I hired into the Lansing Board of Water and Light as a laborer. Four years later, I applied for the lineman apprenticeship because the pay looked amazing to me. I was athletic, not scared of heights and didn’t know I should be scared of electricity. I started my apprenticeship in 1990, so I’ve been doing this for 23 years. For the last six years, I’ve worked as a trouble person at my company.
Day in the Life
I work as a first responder for customer calls that include power-outs, wire down, car/pole accidents or limbs on wires. If I can’t fix it, I have a crew called in. There are two of us in this position in our company, so we cover calls 24/7 between our 8-hour shifts. I get a lot of overtime being on call, but I love it.
At my job, every day is different. It’s a lot of problem solving and challenging. It keeps me in shape physically and mentally. It’s rewarding to respond to a customer outage call and within minutes, fix a few connections and restore power for someone expecting a more frustrating or expensive solution.
Sometimes a lineman’s life depends on thinking quickly or reacting instinctively.
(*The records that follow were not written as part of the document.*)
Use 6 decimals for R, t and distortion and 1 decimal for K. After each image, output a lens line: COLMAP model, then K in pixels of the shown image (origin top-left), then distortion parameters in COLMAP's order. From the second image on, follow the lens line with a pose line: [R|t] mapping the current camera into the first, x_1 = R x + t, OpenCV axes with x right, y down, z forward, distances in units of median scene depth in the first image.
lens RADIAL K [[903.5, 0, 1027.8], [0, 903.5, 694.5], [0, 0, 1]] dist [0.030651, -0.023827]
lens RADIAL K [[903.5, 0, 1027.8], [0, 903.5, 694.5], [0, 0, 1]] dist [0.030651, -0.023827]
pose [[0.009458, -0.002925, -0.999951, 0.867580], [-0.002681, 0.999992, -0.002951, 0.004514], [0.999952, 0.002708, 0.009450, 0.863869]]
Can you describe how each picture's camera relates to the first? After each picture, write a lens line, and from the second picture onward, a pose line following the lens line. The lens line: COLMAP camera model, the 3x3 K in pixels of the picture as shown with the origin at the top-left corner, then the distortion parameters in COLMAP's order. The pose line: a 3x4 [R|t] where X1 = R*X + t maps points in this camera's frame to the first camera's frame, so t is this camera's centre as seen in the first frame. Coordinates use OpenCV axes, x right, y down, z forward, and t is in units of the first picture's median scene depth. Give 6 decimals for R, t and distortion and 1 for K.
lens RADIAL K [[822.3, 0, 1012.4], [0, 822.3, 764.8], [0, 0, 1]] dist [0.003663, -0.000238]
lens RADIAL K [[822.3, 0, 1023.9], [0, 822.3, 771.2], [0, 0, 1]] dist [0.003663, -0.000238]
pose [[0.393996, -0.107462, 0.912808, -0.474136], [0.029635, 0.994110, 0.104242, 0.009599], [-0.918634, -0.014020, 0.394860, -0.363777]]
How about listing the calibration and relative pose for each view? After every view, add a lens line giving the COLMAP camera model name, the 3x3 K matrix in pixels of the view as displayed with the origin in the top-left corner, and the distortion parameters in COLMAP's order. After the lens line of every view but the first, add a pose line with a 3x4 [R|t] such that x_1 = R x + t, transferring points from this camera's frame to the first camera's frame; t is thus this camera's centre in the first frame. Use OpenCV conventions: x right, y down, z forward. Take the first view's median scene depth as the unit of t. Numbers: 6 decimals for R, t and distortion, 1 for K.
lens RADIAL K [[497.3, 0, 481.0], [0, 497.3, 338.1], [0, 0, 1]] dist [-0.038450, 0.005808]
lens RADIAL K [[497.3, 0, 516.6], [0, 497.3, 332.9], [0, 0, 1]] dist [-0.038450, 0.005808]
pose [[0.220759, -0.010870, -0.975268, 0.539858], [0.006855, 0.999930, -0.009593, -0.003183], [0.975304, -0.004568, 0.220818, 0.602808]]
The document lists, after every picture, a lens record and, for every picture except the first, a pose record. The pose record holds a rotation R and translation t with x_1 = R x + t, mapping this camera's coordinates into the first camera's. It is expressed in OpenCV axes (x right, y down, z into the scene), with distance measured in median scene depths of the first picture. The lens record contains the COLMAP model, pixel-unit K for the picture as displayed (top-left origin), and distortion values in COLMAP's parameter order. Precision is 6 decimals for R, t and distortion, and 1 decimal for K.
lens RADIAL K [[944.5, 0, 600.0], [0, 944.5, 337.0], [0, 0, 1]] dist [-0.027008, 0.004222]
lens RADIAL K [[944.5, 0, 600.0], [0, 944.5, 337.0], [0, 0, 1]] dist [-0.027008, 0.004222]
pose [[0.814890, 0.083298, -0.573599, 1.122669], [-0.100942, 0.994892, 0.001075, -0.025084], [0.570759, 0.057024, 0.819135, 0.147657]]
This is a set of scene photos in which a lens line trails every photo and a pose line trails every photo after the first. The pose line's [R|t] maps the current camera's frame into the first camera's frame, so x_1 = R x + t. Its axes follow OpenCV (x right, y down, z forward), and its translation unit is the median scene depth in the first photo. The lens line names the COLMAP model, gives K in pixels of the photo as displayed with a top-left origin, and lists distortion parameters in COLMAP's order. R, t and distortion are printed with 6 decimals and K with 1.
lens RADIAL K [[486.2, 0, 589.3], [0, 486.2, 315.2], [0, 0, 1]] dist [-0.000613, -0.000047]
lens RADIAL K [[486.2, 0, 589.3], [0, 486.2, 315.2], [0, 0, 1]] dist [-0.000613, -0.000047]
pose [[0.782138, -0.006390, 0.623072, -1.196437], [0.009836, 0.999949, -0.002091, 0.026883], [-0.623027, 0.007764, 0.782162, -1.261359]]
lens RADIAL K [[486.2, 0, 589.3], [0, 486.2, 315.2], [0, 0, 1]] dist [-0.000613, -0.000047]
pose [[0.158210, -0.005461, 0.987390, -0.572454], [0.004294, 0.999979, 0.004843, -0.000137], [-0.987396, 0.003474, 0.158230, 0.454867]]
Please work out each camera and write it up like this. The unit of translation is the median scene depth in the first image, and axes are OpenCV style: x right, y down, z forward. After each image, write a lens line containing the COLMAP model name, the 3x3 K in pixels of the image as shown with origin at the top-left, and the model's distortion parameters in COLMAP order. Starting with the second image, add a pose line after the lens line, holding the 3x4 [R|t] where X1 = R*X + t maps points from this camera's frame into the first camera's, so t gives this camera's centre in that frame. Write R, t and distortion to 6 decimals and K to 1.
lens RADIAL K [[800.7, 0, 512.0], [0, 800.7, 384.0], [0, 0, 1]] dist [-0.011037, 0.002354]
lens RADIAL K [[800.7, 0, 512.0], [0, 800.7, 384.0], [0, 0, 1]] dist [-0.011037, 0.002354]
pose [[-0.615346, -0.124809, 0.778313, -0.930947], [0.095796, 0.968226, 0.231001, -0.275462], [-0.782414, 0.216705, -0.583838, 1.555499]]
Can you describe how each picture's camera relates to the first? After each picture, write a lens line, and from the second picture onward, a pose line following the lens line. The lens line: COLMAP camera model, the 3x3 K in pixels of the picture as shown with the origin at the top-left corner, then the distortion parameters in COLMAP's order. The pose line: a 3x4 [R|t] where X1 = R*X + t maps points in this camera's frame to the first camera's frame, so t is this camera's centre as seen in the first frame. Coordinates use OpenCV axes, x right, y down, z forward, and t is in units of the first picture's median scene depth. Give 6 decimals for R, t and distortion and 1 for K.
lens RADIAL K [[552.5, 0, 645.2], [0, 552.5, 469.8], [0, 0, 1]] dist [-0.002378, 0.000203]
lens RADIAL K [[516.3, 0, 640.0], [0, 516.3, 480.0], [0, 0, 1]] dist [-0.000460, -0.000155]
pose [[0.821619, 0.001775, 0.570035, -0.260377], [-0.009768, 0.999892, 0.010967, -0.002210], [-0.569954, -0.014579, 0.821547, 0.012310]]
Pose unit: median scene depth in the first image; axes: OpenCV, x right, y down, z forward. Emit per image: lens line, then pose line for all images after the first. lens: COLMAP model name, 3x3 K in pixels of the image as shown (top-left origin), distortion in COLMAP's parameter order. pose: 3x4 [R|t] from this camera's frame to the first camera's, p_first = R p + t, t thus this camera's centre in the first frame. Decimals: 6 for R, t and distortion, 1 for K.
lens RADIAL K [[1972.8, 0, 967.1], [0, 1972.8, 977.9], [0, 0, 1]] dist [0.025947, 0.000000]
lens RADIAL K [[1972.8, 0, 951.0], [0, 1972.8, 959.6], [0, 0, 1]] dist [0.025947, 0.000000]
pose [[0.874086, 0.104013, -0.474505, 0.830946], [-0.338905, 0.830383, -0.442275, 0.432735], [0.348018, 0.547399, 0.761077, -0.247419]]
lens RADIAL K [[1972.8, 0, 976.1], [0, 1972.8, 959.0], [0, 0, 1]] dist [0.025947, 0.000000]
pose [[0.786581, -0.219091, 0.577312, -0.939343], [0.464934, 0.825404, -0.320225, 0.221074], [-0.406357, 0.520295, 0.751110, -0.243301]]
One afternoon, responding to a flickering lights call, I was up in my 42-ft bucket truck checking connections at the pole. I had squeezed the bucket between the secondary and phone lines to reach the customer’s connections. Because of a poor design on the bucket, the control levers extended a couple inches above the rim of the bucket. I had to duck down in the bucket with my hand on the controls swinging me back out of the lines. As I stood up and released the lever, the bucket continued to swing. I realized the bottom leg of the secondary was caught on the lever, keeping it activated.
As the bucket was swinging, I was quickly becoming an arrow in a giant bow. I had seconds to decide what to do before I was either decapitated or became a human slingshot. I crouched down in the bucket, braced myself with everything I had and prayed. The wire let go, and I felt the bucket launch. By the grace of God, I wasn’t thrown out, and the truck didn’t tip over. I ended up with a bruised and sore elbow, but alive.
Every lineman has stories that emphasize that you always have to be ready to react and stay level-headed. After that incident, the controls on that truck were changed immediately.
Storms offer an invaluable learning experience. You can learn more in one good storm than a couple of years in disciplined training. For example, one day, a wind brought about 12 spans of transmission line and poles right down in the middle of a highway during the 5 p.m. rush hour. I was on the first crew called in and saw how the equipment, tools, supplies and manpower were rushed in to start the restoration. It’s exhilarating to be part of setting the new poles, bolting on those huge insulators, coordinating the cranes to lift the wires back up into position and turning chaos back to order.
Life as a Line Worker
When you work as a lineman, you face shoulder, elbow, knee and wrist injuries, challenging weather conditions and lack of sleep from long days and nights. While this job isn’t for everyone, I couldn’t imagine my life without it. I look forward to work every day, and my coworkers are part of my family. There is a camaraderie that doesn’t exist in many professions.
Male or female, if you like to push your limits and see what you’re truly capable of mentally and physically, the personal rewards are endless. You never stop learning about the job and about yourself. I am grateful to have had the chance to work as a line worker and for the company that provided me with that opportunity.